A phone app that screens calls based on the intended recipient's brain activity has landed one developer a $US30,000 ($A28,531) cash prize for his 30 hours of work.
The app, called 'Good Times', was created by Ruggero Scorcioni at US carrier AT&T's hackathon in Las Vegas, which finished up Monday Australian time.
Scorcioni pitched the app as a "24-7 personal assistant, somebody that understands you so well, that knows when you are busy without asking, that knows when you can be interrupted without disrupting an important task".
"I had to chop one ear off just to see what's inside," Scorcioni said.
"Then, I had to look everywhere even to find a soldering iron and screwdrivers. It's a hackathon, and a solution had to be found."
Other hardware pieces integrated with Necomimi include an Arduino microcontroller and "a small circuit containing a 3G radio chip and a SIM chip", according to a report by Computerworld US.
Brainwave data collected by the Necomimi sensor is transmitted over AT&T's data network. It passes through a hosted call management system, for which an API was made available on an alpha or beta basis.
The API is underpinned by technology from Voxeo Labs and Ericsson.
"All my calls are now filtered based on my real-time mental state by the Call Management API," Scorcioni said.
He successfully demonstrated the system by having someone call his mobile phone while he made the pitch presentation to judges and other developers. The incoming call routed to voicemail.
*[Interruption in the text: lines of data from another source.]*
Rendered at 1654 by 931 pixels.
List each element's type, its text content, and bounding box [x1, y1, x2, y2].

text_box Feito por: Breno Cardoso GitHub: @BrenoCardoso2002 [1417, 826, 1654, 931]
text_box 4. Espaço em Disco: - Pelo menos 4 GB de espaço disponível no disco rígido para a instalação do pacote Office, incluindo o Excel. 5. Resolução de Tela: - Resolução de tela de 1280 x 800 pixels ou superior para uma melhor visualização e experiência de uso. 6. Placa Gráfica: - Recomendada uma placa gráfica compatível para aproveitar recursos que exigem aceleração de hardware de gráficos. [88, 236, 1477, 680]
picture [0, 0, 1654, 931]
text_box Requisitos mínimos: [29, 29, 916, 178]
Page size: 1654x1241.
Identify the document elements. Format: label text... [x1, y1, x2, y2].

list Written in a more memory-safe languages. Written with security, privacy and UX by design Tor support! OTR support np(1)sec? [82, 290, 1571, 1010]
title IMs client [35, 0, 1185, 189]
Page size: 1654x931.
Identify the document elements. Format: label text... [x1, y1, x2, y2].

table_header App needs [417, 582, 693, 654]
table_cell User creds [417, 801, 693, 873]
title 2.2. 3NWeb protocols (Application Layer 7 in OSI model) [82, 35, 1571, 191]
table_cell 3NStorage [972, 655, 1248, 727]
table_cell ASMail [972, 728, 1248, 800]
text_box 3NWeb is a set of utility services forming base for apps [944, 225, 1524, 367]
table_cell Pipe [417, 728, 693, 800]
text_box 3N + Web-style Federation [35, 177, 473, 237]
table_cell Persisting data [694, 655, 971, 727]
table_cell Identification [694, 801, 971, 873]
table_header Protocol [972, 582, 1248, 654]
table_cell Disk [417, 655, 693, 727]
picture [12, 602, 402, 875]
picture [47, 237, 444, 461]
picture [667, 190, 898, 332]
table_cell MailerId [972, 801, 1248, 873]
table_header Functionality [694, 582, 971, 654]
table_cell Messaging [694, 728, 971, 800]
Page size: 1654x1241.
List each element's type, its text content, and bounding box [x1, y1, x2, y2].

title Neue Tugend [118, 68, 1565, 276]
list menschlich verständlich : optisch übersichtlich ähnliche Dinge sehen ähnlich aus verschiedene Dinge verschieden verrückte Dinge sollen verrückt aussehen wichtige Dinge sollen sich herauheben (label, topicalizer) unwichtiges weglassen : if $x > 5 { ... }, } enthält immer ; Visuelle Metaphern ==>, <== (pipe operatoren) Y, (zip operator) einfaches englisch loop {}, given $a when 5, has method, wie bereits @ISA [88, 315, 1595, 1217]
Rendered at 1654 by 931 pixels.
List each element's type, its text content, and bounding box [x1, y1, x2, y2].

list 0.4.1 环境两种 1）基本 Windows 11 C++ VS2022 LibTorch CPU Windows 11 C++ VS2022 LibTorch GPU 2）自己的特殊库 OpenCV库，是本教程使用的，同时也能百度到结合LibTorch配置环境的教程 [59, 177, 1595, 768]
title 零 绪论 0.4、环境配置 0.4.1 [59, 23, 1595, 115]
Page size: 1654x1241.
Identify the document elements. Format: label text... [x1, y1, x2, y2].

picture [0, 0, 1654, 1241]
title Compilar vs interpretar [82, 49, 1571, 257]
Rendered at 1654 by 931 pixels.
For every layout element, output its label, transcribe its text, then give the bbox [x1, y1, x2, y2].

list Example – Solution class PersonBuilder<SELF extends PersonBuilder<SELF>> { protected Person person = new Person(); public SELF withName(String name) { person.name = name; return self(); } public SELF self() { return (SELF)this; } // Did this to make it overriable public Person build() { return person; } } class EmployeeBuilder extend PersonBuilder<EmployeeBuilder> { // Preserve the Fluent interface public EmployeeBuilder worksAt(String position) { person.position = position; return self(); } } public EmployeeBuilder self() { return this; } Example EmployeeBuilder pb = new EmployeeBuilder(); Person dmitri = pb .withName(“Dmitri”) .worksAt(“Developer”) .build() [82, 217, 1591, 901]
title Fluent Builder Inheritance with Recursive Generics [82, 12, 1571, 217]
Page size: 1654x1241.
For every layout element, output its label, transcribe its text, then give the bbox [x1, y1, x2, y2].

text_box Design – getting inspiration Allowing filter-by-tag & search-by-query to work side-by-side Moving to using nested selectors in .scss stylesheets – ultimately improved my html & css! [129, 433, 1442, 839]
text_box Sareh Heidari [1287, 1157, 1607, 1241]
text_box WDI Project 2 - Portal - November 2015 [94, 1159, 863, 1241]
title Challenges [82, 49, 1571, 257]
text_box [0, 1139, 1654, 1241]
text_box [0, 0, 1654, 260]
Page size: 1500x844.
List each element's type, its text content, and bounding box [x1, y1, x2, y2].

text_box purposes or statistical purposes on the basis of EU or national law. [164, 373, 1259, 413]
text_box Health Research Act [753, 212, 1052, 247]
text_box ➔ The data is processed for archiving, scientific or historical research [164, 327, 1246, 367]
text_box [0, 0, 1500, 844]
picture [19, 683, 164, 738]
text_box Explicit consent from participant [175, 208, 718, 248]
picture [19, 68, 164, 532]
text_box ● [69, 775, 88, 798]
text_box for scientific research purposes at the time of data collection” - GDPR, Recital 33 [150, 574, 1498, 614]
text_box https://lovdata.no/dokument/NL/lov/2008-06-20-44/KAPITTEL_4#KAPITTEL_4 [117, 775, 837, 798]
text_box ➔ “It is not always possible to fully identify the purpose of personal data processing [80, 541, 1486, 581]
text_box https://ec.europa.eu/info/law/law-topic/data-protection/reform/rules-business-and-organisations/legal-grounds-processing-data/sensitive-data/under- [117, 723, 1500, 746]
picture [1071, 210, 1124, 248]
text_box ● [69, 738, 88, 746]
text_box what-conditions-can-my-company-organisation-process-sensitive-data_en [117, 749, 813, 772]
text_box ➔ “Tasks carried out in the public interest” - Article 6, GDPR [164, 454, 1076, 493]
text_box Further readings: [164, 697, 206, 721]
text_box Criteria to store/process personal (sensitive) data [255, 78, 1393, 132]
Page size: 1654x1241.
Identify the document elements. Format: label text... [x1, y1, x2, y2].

There was no official word on whether Good Times would be commercialised. Scorcioni told Computerworld he was just excited to take out first prize.
However, digital agency Freestyle Media, which also attended the hackathon, noted that "we may actually see this app implemented soon".
"It is a very innovative use of technology," the agency said. "[The] concept was completely spontaneous."
Prior to the conclusion of the hackathon, AT&T was most interested in the potential for the Call Management API to untie "customers' existing mobile numbers [from] a single device".
"It is designed to make it easy for developers to add real-time, voice and text communications to web and mobile apps," the carrier's chief marketing officer David Christopher said.
A number of other APIs were released by AT&T under its developer program.